There are a couple of things I look for in a book. One of them is an amazing title. This book certainly fits the bill. It may be a bit of a mouthful, but it is an accurate description of the book. The Rise and Fall of the Second Largest Empire in History covers Genghis Khan’s rise to power and the rapid take-over of one-sixth of the world that followed.
One of my favourite subjects is history, and the Mongols are the most interesting nation of them all. They were a rag-tag group of horse riding clans, until they were united by Genghis Khan. The book reads more like a novel than a typical history book, I read it from cover to cover instead of skipping through it, like you usually would with an encyclopaedia.

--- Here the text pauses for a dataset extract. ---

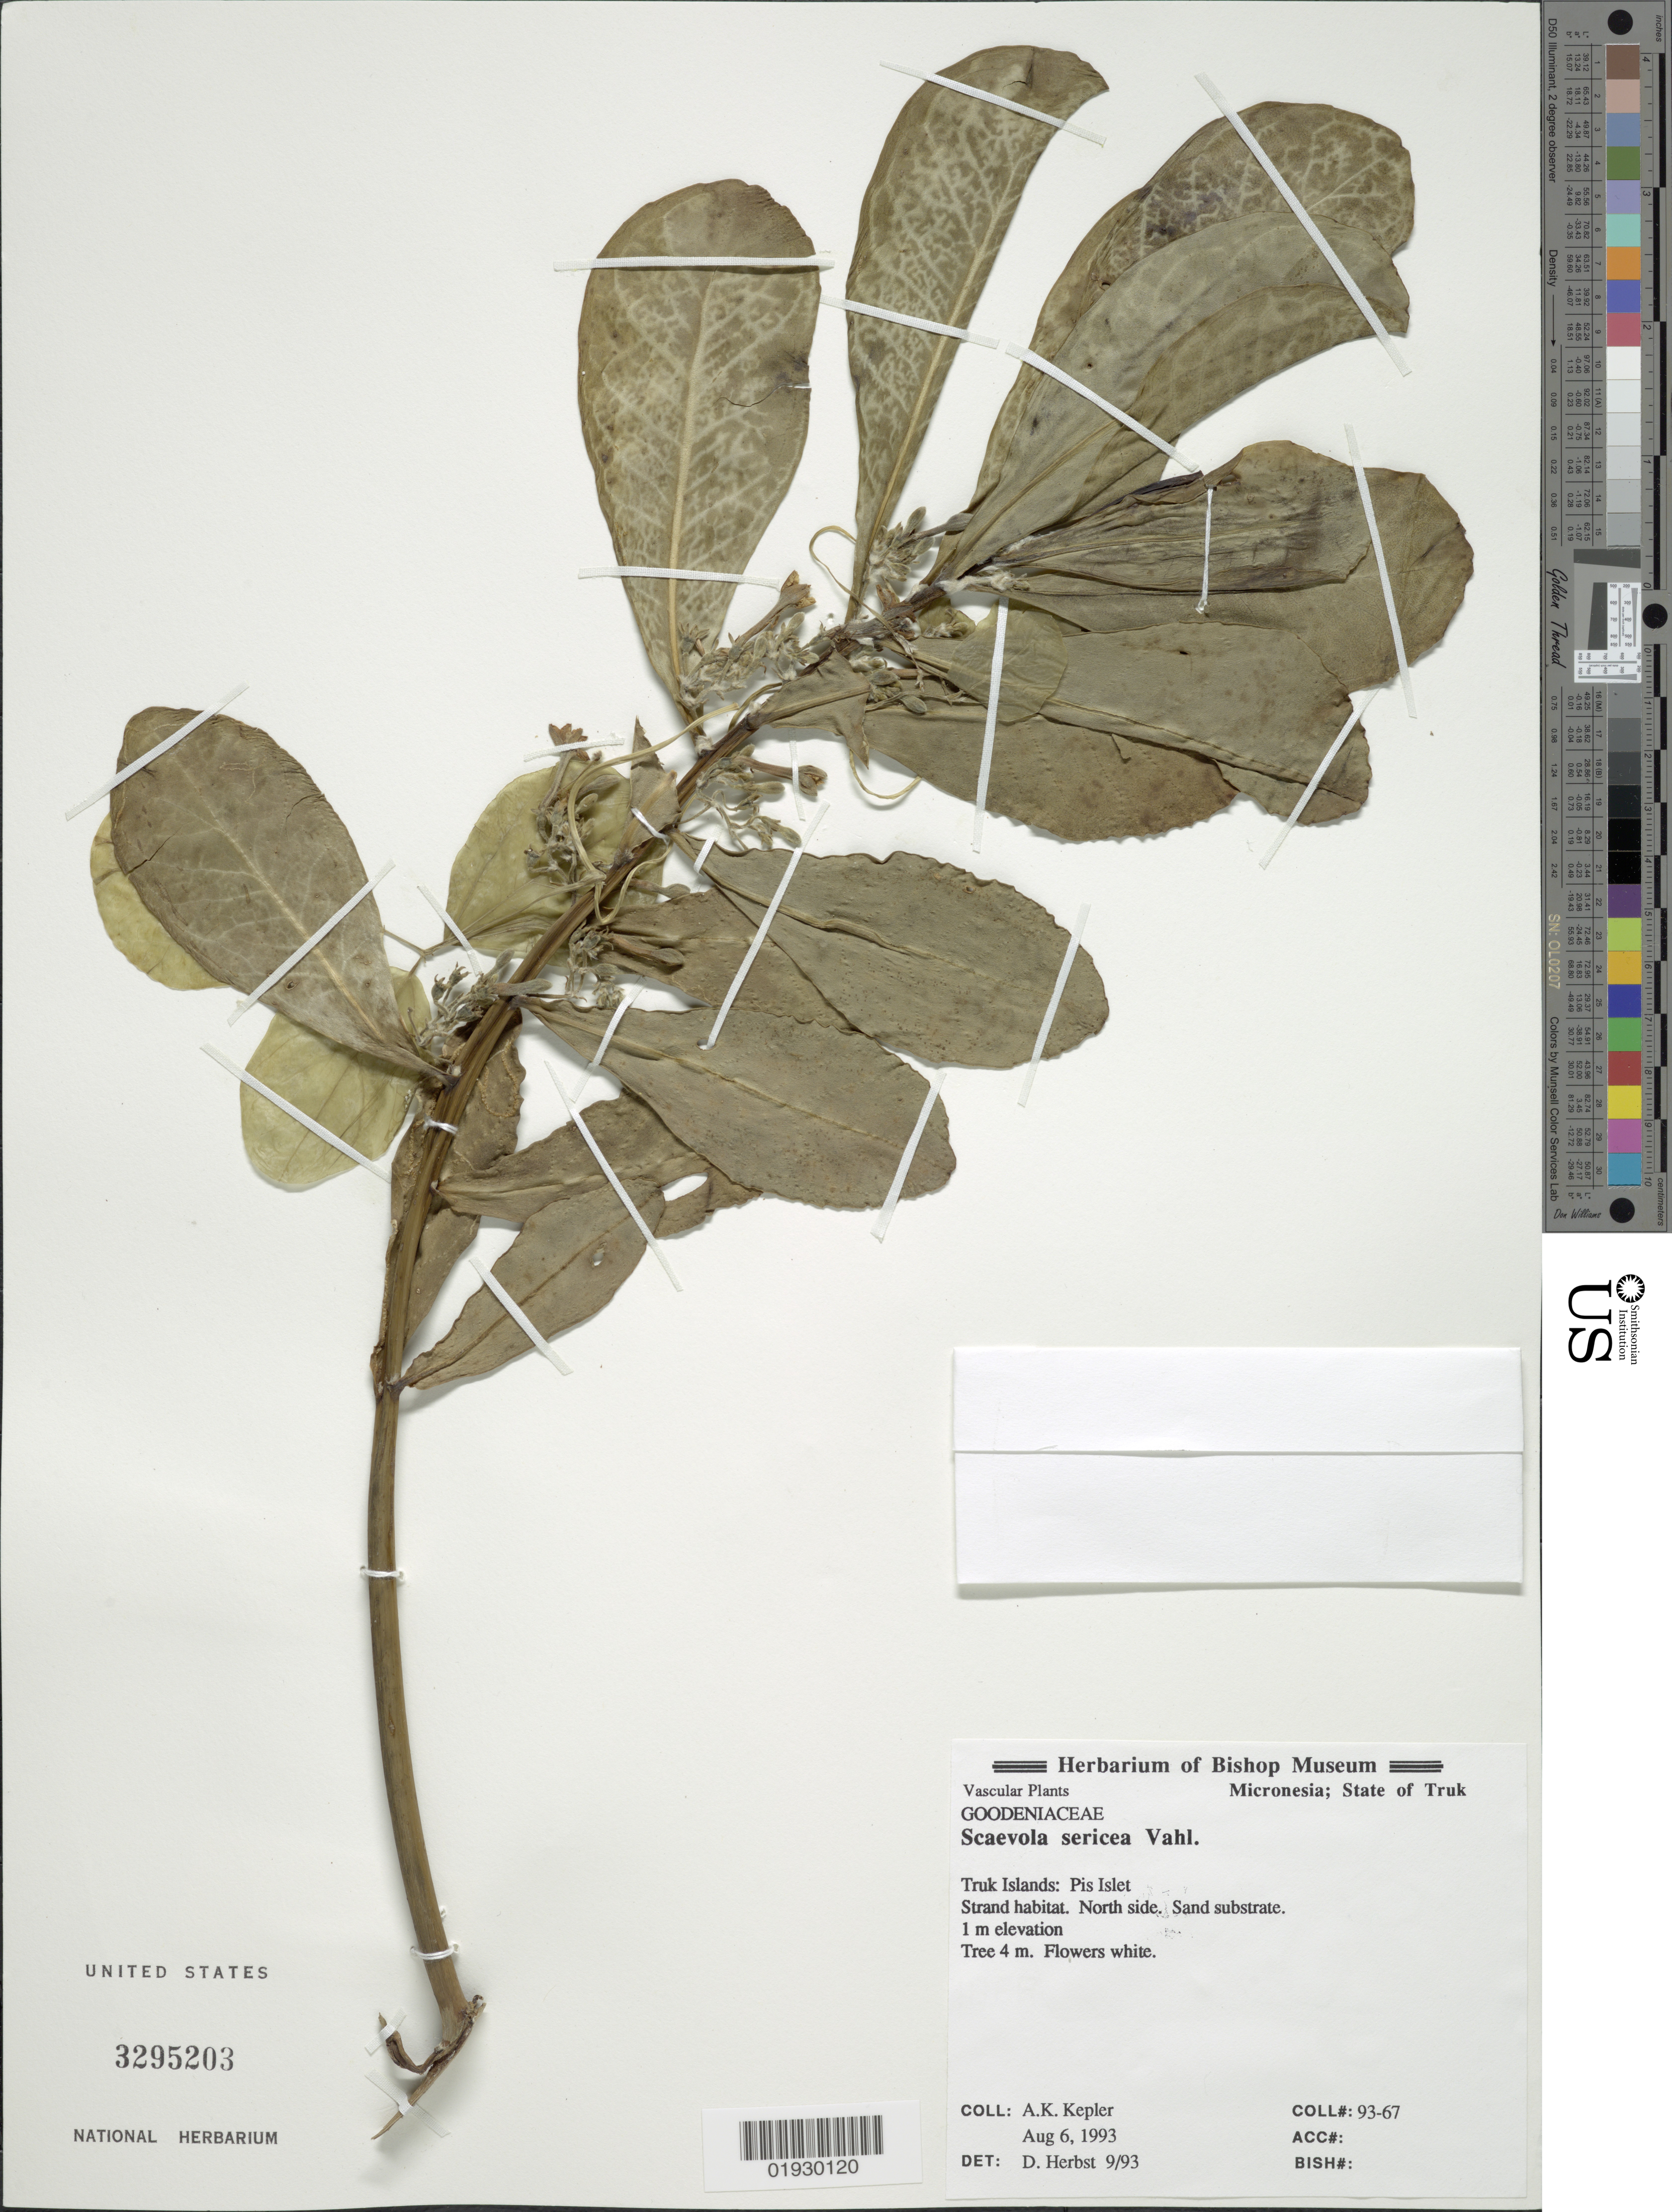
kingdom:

The Mongols are the oddballs of history, as is so nicely explained in Crash Course World History. Their empire stretched from China in the east, all the way to Russia in the west. It was surpassed in territory only by the British Empire, who had the advantage of cannons and extreme naval power.
The book covers the entirety of the Mongol empire, from Genghis Khan’s early life to the demise of the Mongols in China. Their nation split apart only generations after it was created, in the historical blink of an eye.
The book contains many maps showing the route of their invasions and travels, and pictures drawn and painted at the time. Rather than cover the oft-told story of the vicious eastern barbarians, this book emphasises the Mongol’s military prowess, their willingness to adapt, and to learn the ways of the people they conquered.
They also valued skill over parentage, Genghis Khan’s own sons had no power over their own hordes until they mastered the art of war. Some of the top Mongol generals were commoners.
Though their reign was short, the Mongols made lasting impacts on the world. By destroying Kiev, they pushed the capital of Russian power to Moscow. They reunited China into one kingdom, which it has remained ever since.